UK can't stop piling on Bushies about Iraq

Guess what? More criticism escaping the UK about the Bush administrations management of Iraq.

The west put 'amateurs' in important positions in occupied Iraq and risks doing the same in Afghanistan today, the Chilcot inquiry was told today.

Lieutenant General Sir Frederick Viggers, who was the senior British military representative in Iraq from May to September 2003, said he was not talking about soldiers and civilians, 'but it's the intellectual horsepower that drives these things [that] needs better coordination ...

'We are putting amateurs into really important positions and people are getting killed as a result of some of these decisions.
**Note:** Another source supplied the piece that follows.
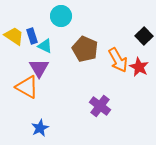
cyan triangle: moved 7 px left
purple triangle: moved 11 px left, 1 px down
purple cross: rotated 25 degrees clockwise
It's a huge responsibility and I just don't sense we are living up to it.'

The speed of the military operation that led to the occupation of Iraq in 2003 took planners by surprise, Viggers told Sir John Chilcot's inquiry into the war, and reconstruction efforts were hampered by a growing insurgency, security issues, economic, governance and power supply problems.

'It was rather like going to the theatre and seeing one sort of play and realising you were watching a tragedy as the curtains came back.

'We suffered from a lack of any real understanding of the state of that country post-invasion.'


I mean, really, no one wanted to bring this up 6 years ago? And don't say they did, because the street protests were not Parliament inquiries.